= WHAT THE TASK REQUIRES =
Keep to one stretch of the data below, the lines from the one with "8. If you have" up to and including the one with "11. If you have", and return that stretch exactly.

= INFORMATION PROVIDED =

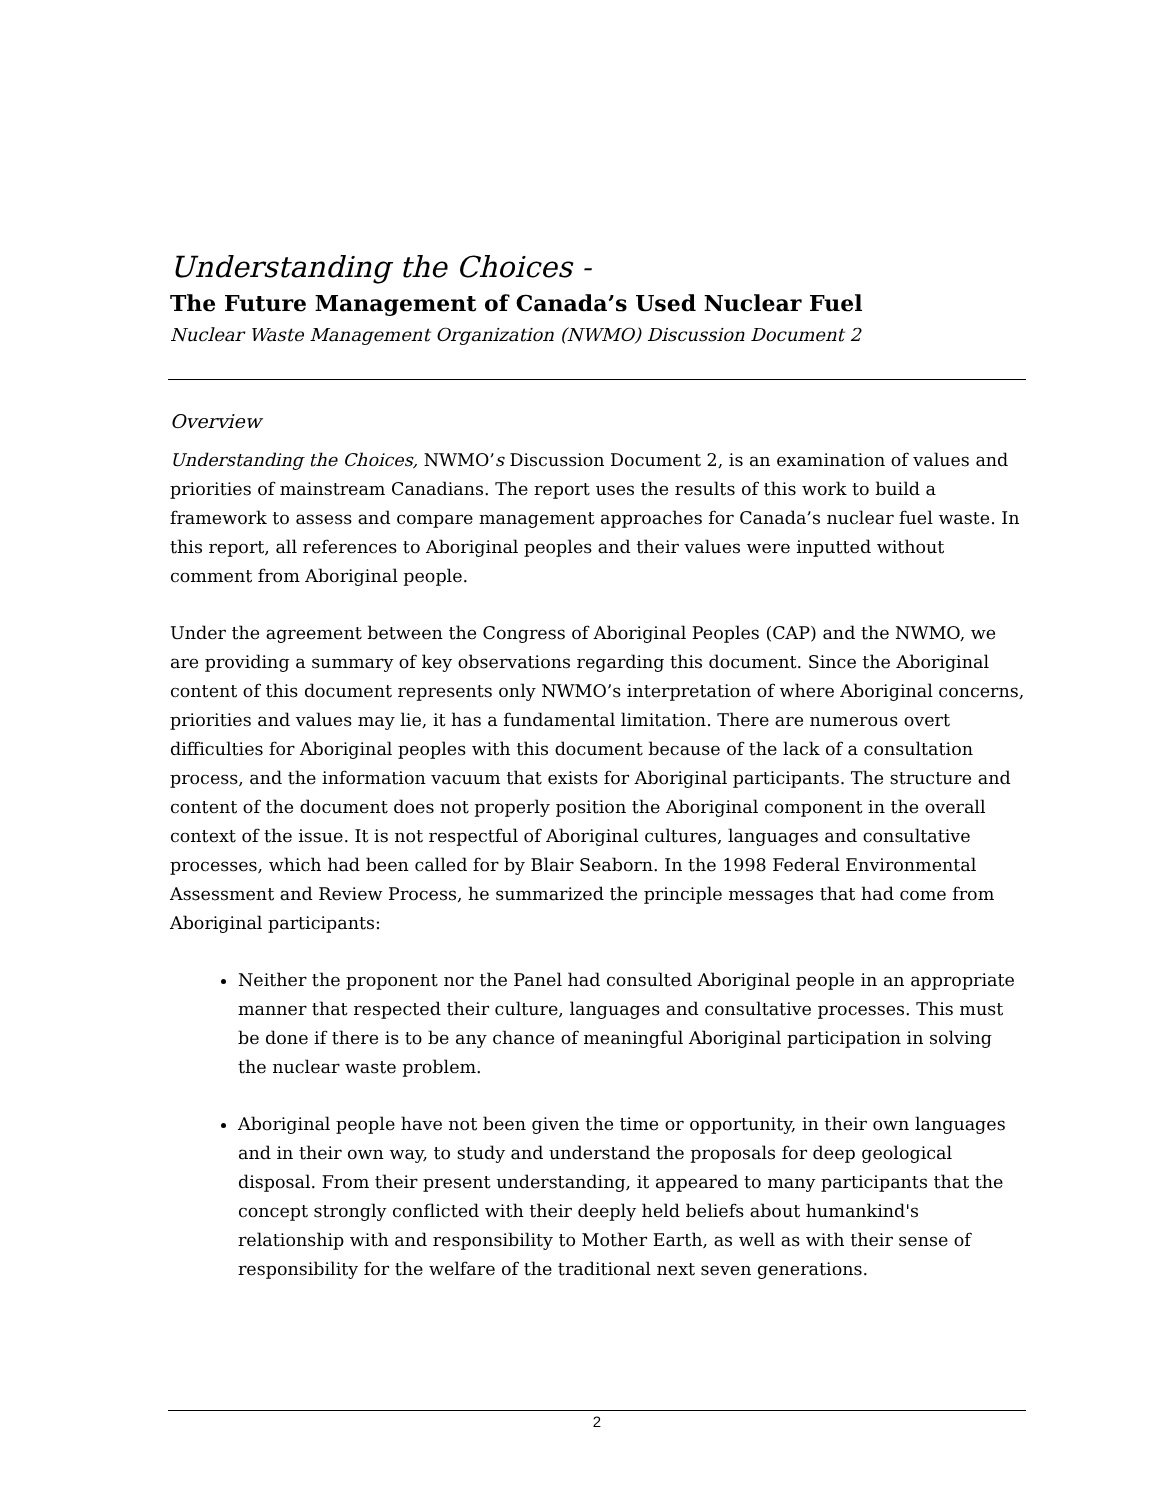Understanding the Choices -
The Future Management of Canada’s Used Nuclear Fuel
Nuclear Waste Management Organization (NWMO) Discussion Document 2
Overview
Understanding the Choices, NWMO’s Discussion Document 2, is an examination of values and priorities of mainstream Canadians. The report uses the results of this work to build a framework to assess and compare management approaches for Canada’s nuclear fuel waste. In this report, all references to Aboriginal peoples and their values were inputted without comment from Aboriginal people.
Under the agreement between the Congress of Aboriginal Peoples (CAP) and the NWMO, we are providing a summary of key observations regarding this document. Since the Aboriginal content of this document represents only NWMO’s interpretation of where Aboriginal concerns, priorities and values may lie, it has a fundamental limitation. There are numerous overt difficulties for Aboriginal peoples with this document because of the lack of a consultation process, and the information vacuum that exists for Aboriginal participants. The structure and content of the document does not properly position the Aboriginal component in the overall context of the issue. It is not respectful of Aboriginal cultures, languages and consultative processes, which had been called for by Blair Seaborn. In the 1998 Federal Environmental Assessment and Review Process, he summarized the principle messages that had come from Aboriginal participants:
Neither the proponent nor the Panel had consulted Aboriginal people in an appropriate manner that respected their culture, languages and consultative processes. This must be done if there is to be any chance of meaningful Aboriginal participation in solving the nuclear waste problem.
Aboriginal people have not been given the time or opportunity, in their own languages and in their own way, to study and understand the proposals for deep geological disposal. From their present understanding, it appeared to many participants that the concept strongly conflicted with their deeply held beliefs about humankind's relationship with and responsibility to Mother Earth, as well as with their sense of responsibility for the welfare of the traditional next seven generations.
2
...
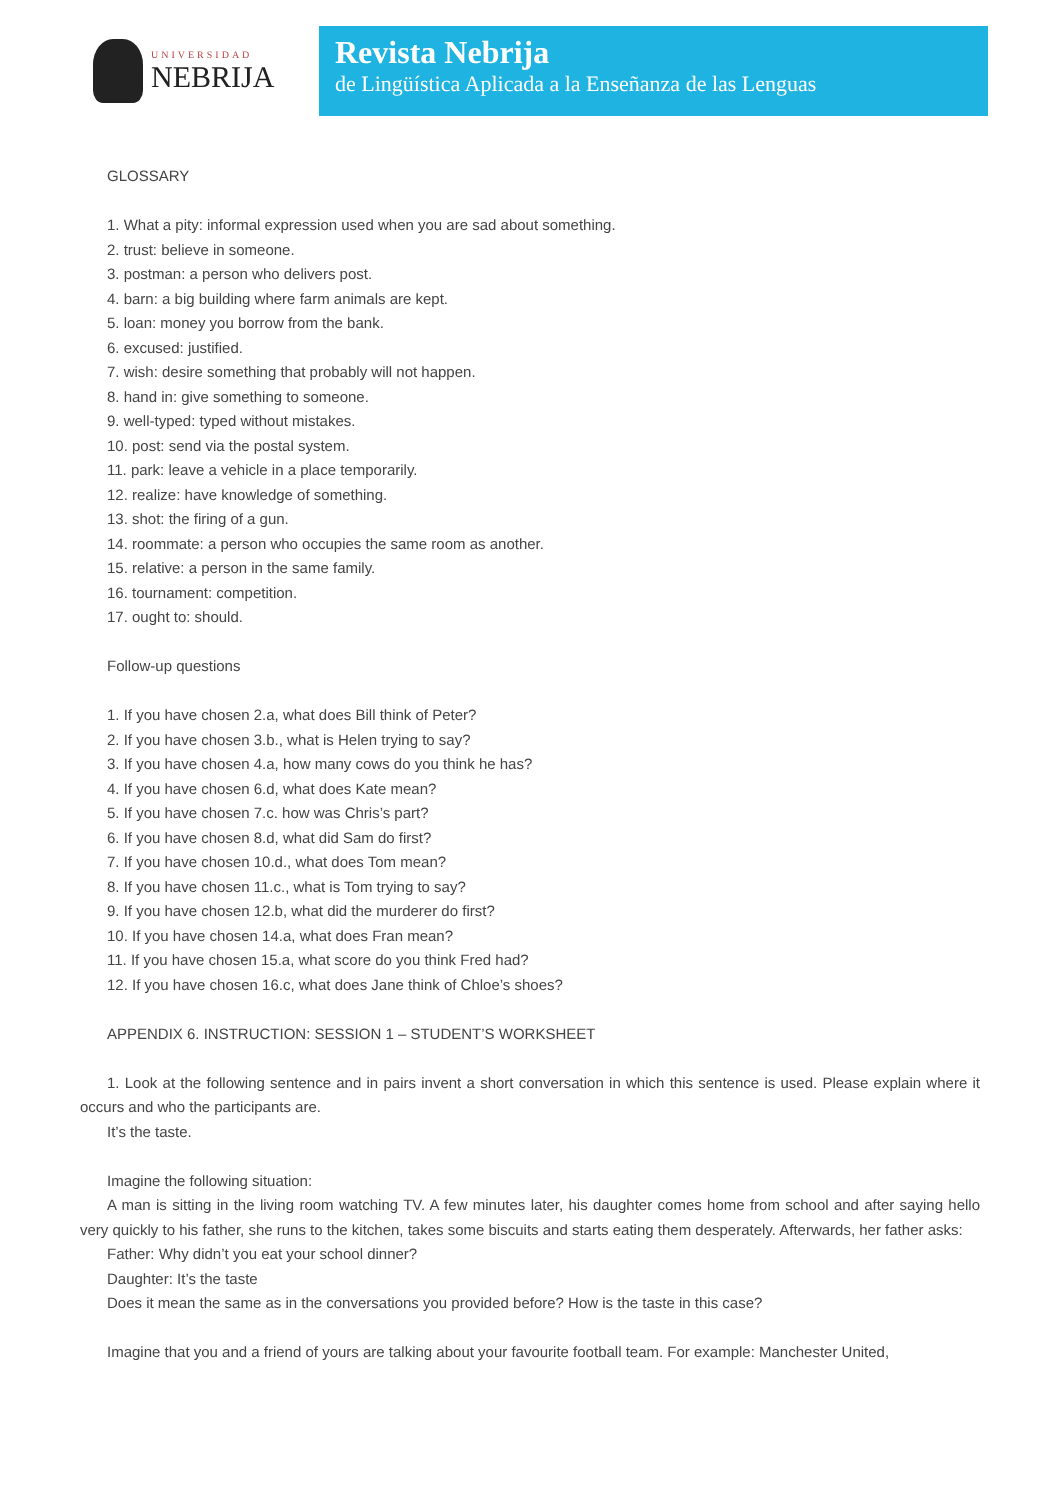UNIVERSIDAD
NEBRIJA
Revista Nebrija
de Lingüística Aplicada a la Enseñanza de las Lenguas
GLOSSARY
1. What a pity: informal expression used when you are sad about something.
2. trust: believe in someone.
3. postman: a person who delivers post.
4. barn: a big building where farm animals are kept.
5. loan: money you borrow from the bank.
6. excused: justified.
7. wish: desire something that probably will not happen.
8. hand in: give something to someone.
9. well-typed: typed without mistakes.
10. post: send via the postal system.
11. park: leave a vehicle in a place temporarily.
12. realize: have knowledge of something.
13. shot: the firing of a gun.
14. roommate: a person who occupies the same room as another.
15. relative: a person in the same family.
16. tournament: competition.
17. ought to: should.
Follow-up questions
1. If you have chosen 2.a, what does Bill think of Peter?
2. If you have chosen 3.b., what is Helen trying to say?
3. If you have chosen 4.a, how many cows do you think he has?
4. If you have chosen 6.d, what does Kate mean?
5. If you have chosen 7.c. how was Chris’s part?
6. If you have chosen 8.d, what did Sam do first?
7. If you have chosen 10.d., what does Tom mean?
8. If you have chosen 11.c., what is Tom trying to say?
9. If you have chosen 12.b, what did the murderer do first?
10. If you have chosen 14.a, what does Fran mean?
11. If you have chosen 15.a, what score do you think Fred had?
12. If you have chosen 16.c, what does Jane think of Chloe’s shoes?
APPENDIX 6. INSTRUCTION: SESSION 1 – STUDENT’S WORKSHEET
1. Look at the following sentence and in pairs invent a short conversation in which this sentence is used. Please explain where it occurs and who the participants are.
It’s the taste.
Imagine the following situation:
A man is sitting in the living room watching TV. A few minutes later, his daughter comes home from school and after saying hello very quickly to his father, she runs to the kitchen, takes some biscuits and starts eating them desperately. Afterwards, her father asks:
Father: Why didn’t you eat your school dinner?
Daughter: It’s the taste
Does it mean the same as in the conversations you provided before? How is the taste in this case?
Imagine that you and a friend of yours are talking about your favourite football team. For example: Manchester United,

= SOLUTION TO THE EXERCISE =
8. If you have chosen 11.c., what is Tom trying to say?
9. If you have chosen 12.b, what did the murderer do first?
10. If you have chosen 14.a, what does Fran mean?
11. If you have chosen 15.a, what score do you think Fred had?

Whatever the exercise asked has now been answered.